Der Fall wird nun vom 5. September an unter erhöhten Sicherheitsvorkehrungen am Freiburger Landgericht verhandelt. Der Angeklagte gab sein Alter mit 17 an, doch daran zweifelt die Freiburger Justiz. Der Prozess wird deshalb öffentlich stattfinden, was bei einem jugendlichen Angeklagten sonst zwingend ausgeschlossen wäre. Zwei Gutachter kommen übereinstimmend zu der Überzeugung, dass der Mann vermutlich Mitte 20, mindestens aber 22 Jahre alt sein muss. Für diese Diagnose habe unter anderem das Röntgenbild einer Hand vorgelegen. Zudem konnte ein Dentalgutachten erstellt werden. Offenbar hatten die Freiburger Ermittler einen verlorenen Zahn gefunden.

Das Urteil fällt frühestens Anfang November

Trotzdem wird die Tat vor der Jugendkammer verhandelt. Dies stelle sicher, dass der Prozess auch dann nicht platzen würde, wenn sich wider Erwarten doch Hinweise ergeben sollten, dass der Mann zum Tatzeitpunkt noch keine 21 Jahre alt gewesen sein sollte, sagt der Oberstaatsanwalt Michael Mächtel. Dann wäre er als Heranwachsender zu betrachten. In diesem Fall müsste das Gericht entscheiden, ob Jugend- oder Erwachsenenstrafrecht anzuwenden ist. Im einen Fall liegt die Höchststrafe für Mord bei zehn Jahren, im anderen bei lebenslänglich. Für den Prozess sind bisher 13 Verhandlungstage anberaumt. Insgesamt sind 45 Zeugen und zehn Sachverständige geladen. Das Urteil dürfte frühestens Anfang November fallen.

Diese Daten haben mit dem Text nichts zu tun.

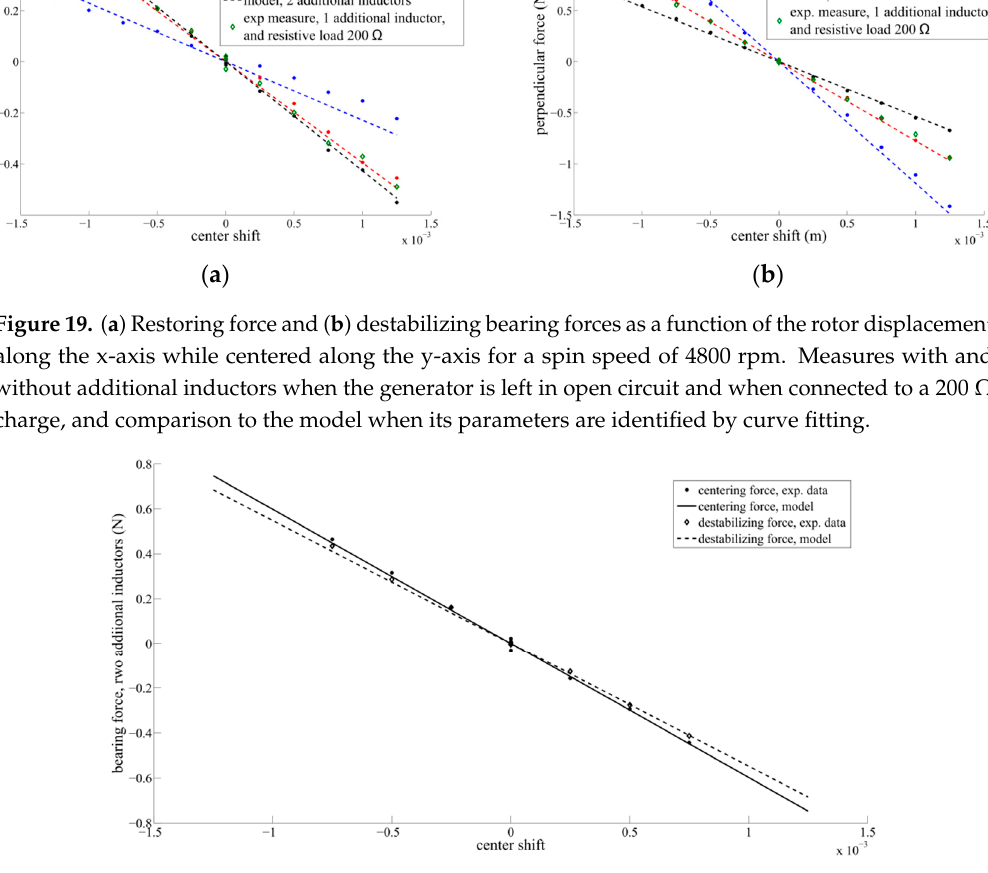
Figure 20. Bearing forces when adding two additional inductors in series with each coil as a function of the center shift for a spin speed of 6600 rpm.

Der Mord hatte im Herbst 2016 das Sicherheitsgefühl und das Miteinander in der sonst so weltoffenen Stadt Freiburg belastet. Als die Polizei nach anderthalbmonatiger fieberhafter Suche einen angeblich 17-jährigen unbegleiteten Flüchtling aus Afghanistan als mutmaßlichen Täter präsentierte und der Oberbürgermeister Dieter Salomon (Grüne) in Anbetracht dieser Erkenntnis zur Besonnenheit mahnte, erntete er über E-Mail und die sozialen Netzwerke Hunderte Hassbotschaften, Beleidigungen, Morddrohungen. Und selbst die Eltern des Opfers, die in ihrer Traueranzeige um Spenden für eine studentische Hilfsorganisation baten, die sich unter anderem mit der Flüchtlingshilfe befasst, wurden beschimpft. Zwei Verfasser von Hassmails haben bereits eine Strafe erhalten. Das Amtsgericht hat Strafbefehle in jeweils vierstelliger Höhe verschickt.

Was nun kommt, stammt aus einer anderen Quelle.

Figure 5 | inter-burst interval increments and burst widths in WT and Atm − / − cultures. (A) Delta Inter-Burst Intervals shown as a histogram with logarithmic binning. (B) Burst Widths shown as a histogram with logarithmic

Polizei hat hervorragende Arbeit geleistet

Nach den Übergriffen in der Silvesternacht von Köln waren aber keineswegs nur Scharfmacher verunsichert. Im Unterschied zu Köln steht Freiburg nicht für ein Staatsversagen. Die Polizei leistete hervorragende Arbeit. Ein blondiertes, langes Haar aus einem Busch am Tatort konnte dem Täter zugeordnet werden. Eine Polizistin entdeckte bei einer erneuten Durchsicht zahlreicher Überwachungsvideos von der Tatnacht in einer Straßenbahn einen jungen Mann mit einem dazu passenden Haarschnitt. Einen Tag später kontrollierte eine Polizeistreife den Verdächtigen trotz neuer Frisur im Stadtteil Littenweiler und nahm ihn fest. Wieder einen Tag später meldete das Stuttgarter Landeskriminalamt den Volltreffer bei der DNA-Analyse.

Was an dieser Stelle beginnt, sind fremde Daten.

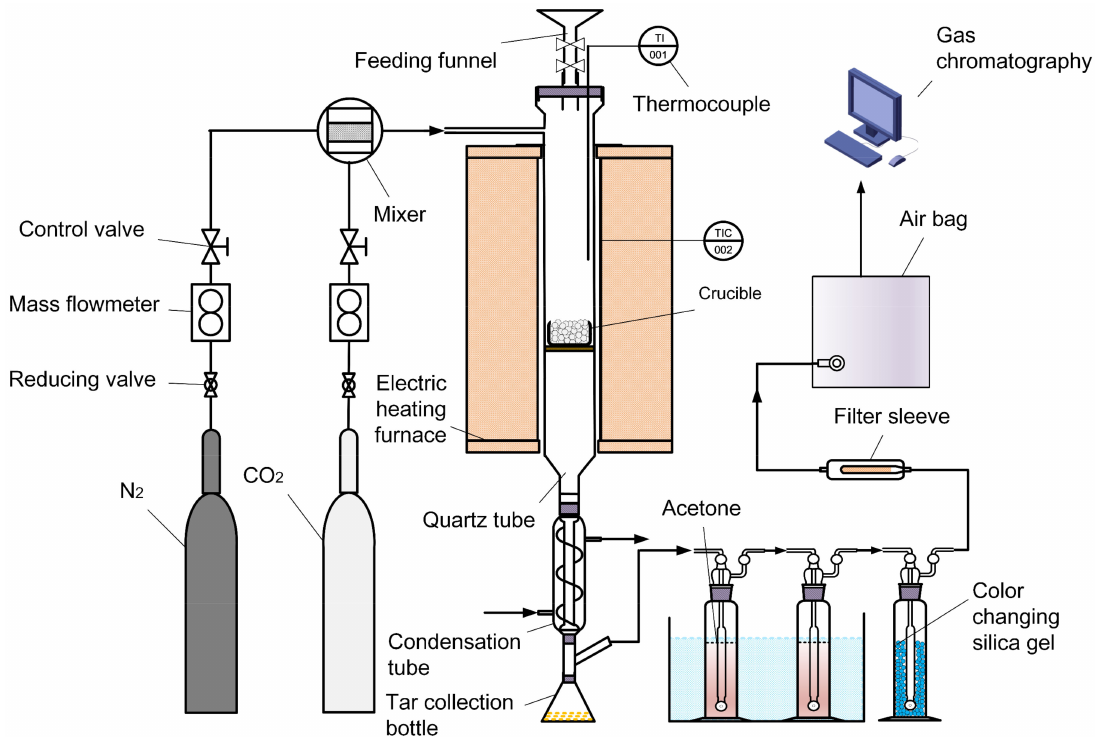
Figure 7. Flow chart of gasification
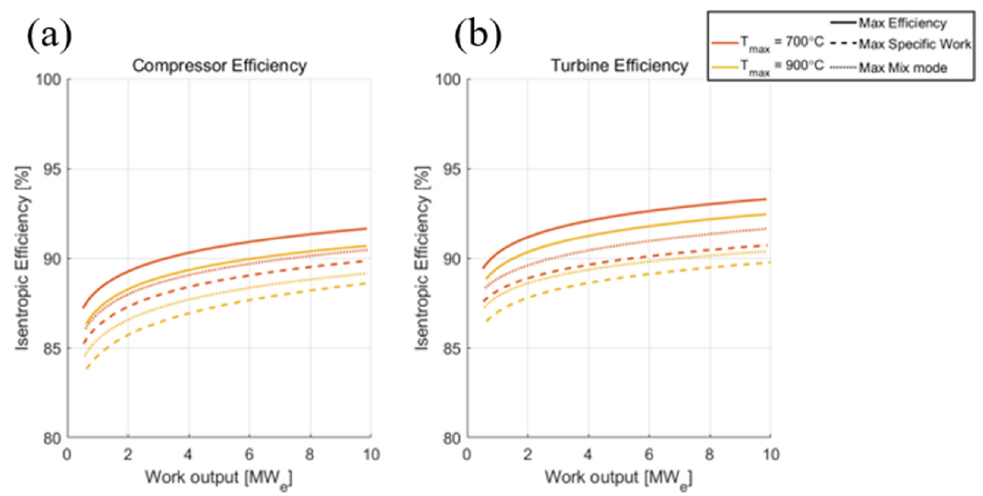
Figure 18. ( a ) Compressor and ( b ) Turbine isentropic efficiency of open-air Brayton Cycle.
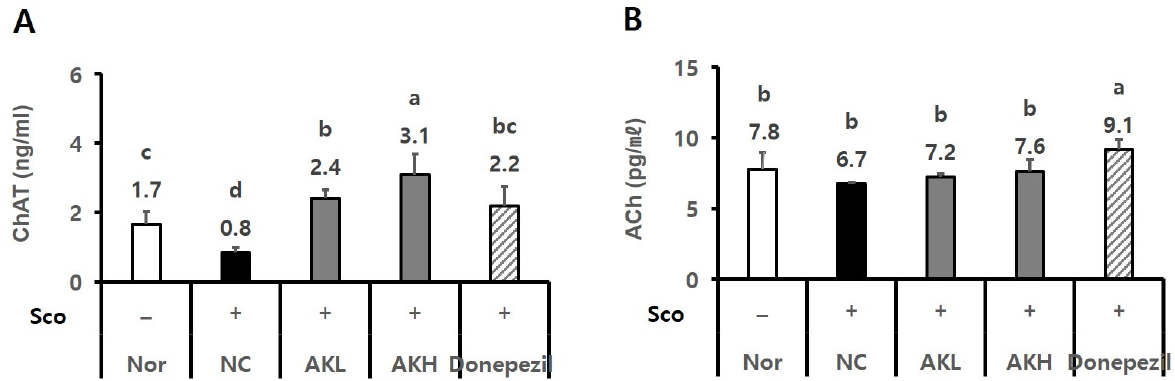
Figure 5. Effects of AK extract on the levels of ( A ) hippocampal ChAT activity and ( B ) serum ACh of rats chronically treated with scopolamine. The rats were randomly divided into five groups, as follows: Nor, normal, commercial diet + saline; NC, negative control, commercial diet + scopolamine in saline; AKL, a commercial diet with AK extract 0.14% + scopolamine in saline; AKH, a commercial diet with AK extract 0.42% + scopolamine in saline; Donepezil, commercial diet + Donepezil 1 mg/kg in saline + scopolamine in saline ( n = 3 for ChAT assay and ACh assay). All rats, except those in the normal group, were intraperitoneally administered 1 mg/kg of scopolamine once daily for 21 days. Food and water were freely accessible. Statistical analysis was performed using SAS software. The values indicated with different letters were found to differ significantly at p < 0.05 by Duncan’s multiple range test.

Seither sitzt der Beschuldigte in Untersuchungshaft und schweigt. Die Polizei ist dennoch weitergekommen. Sie hat herausgefunden, dass der Mann in der Tatnacht zuvor bereits drei anderen Frauen nacheinander unangenehm aufgefallen war. In einer Bar, in der Straßenbahn und an der Endhaltestelle seien sie belästigt worden. Und es stellt sich heraus, dass der Mann bereits im Sommer 2013 auf der griechischen Insel Korfu eine Studentin überfallen und fast ermordet haben soll. Trotz einer zehnjährigen Jugendstrafe war er aber nur kurz im Gefängnis gesessen und war dann nach Deutschland gekommen.